**Instructions to follow:** Transcribe the lines of data below without any alteration, starting at the line that contains "genus: Buteo" and stopping after the line that contains "scientific name: Macroptilium lathyroides".

Lines of data:
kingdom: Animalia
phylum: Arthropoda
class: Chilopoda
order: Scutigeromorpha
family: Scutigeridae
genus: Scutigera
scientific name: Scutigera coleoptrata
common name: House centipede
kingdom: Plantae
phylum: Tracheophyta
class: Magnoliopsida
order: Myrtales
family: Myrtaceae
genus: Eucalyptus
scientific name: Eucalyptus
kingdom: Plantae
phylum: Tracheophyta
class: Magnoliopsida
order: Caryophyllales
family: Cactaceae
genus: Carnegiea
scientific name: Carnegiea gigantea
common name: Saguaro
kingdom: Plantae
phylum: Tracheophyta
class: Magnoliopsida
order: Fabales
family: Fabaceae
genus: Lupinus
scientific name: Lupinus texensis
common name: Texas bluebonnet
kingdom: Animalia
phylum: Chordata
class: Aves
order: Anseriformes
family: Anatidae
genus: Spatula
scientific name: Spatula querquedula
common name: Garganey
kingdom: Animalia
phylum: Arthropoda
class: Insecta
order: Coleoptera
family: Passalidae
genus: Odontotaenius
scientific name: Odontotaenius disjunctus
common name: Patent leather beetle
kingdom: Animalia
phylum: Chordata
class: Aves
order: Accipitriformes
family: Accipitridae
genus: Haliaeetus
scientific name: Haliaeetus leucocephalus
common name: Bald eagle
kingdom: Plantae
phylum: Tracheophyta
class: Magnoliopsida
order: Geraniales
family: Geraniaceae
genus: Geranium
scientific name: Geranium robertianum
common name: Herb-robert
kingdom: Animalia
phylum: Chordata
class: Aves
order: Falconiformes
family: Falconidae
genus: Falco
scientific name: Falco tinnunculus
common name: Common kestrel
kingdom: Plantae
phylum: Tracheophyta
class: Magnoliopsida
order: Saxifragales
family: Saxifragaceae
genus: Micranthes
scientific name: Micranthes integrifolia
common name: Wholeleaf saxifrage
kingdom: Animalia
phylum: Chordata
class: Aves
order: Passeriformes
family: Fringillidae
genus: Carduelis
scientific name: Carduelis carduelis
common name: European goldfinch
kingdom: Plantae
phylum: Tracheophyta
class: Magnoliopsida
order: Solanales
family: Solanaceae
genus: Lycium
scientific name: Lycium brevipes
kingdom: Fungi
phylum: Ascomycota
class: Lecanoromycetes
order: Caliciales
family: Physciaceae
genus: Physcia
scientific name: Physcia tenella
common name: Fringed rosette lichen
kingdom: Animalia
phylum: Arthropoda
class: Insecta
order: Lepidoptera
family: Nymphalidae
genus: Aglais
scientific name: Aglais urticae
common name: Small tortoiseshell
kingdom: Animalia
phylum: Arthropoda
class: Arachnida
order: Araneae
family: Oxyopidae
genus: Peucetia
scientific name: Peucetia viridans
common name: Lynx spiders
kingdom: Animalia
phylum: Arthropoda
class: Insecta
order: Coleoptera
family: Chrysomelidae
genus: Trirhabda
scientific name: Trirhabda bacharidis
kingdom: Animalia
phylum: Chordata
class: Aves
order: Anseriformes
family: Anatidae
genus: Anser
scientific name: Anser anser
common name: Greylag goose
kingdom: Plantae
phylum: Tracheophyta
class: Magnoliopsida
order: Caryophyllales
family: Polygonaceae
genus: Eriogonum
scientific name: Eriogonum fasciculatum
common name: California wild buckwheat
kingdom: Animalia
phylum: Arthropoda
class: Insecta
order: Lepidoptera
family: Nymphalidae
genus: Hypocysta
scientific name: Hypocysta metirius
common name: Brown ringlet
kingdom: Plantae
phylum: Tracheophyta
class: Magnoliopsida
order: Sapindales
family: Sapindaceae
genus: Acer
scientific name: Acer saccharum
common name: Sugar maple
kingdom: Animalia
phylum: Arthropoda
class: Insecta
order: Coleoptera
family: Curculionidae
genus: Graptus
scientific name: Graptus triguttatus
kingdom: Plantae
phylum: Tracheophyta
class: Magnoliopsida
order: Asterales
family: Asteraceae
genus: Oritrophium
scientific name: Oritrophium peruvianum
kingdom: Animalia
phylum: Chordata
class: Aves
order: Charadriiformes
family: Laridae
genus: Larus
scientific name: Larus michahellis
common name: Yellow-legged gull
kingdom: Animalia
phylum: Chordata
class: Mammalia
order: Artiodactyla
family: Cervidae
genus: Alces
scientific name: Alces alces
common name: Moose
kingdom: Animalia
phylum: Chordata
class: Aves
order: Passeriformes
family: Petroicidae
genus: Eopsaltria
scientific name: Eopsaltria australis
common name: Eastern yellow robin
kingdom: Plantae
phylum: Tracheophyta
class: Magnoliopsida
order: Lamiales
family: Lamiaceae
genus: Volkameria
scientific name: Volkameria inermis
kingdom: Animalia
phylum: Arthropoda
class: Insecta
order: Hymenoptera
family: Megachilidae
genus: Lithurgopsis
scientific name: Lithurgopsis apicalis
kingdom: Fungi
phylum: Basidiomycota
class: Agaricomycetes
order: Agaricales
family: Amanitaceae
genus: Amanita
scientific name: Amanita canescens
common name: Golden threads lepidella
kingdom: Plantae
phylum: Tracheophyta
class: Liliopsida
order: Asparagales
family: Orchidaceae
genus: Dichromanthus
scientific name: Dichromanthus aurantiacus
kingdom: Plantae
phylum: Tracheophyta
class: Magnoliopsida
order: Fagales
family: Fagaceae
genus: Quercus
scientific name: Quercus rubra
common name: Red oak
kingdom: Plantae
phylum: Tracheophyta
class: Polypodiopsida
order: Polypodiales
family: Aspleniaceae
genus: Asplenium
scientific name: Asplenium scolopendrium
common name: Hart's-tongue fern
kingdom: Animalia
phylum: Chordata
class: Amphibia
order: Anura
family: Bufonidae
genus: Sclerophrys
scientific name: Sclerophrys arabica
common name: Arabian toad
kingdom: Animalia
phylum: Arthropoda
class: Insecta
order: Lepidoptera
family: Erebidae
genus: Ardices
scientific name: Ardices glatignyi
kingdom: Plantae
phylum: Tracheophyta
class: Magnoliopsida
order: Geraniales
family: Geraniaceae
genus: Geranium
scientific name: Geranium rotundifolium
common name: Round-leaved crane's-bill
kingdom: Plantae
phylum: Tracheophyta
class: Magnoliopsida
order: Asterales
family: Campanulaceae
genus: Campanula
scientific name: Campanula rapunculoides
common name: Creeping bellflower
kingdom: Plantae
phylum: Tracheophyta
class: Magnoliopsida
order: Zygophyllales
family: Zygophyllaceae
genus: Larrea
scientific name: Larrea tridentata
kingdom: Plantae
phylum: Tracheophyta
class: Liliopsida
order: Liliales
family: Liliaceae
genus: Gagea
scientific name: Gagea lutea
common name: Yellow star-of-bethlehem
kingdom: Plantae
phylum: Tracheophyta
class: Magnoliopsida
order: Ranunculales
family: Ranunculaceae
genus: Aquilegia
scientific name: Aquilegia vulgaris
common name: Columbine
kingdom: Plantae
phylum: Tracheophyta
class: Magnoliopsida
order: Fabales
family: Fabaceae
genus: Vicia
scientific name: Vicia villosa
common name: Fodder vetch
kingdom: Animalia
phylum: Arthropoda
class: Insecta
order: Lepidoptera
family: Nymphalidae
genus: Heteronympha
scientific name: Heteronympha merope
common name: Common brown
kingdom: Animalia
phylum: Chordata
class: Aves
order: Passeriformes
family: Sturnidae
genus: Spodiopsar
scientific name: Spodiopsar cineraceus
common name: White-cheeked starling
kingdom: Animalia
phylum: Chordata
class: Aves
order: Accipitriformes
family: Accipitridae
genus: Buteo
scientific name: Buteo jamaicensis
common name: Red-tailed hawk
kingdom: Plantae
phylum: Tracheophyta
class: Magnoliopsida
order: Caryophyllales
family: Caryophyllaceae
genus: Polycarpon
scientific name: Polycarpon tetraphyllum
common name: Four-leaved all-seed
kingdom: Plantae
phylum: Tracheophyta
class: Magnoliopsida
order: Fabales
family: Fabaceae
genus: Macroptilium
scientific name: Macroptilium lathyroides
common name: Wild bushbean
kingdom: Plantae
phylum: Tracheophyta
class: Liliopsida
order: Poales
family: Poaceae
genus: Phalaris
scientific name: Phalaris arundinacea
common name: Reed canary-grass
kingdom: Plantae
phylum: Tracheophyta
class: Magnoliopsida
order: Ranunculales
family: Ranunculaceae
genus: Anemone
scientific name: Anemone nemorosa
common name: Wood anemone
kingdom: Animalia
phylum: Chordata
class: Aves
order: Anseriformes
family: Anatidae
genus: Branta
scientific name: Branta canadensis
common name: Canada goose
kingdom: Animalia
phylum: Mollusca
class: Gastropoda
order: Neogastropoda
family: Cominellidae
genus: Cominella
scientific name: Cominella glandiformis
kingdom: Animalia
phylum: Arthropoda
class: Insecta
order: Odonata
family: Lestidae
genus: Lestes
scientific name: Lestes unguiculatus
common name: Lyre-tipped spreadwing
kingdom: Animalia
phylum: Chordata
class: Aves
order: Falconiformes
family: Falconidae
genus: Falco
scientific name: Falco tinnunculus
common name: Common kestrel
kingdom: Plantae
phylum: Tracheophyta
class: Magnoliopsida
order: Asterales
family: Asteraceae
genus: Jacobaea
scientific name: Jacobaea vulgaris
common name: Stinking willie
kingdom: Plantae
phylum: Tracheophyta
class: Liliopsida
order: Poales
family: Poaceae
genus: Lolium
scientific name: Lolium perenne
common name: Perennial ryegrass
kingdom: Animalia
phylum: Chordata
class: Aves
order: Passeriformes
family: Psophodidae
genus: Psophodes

**Output of the exercise:**
genus: Buteo
scientific name: Buteo jamaicensis
common name: Red-tailed hawk
kingdom: Plantae
phylum: Tracheophyta
class: Magnoliopsida
order: Caryophyllales
family: Caryophyllaceae
genus: Polycarpon
scientific name: Polycarpon tetraphyllum
common name: Four-leaved all-seed
kingdom: Plantae
phylum: Tracheophyta
class: Magnoliopsida
order: Fabales
family: Fabaceae
genus: Macroptilium
scientific name: Macroptilium lathyroides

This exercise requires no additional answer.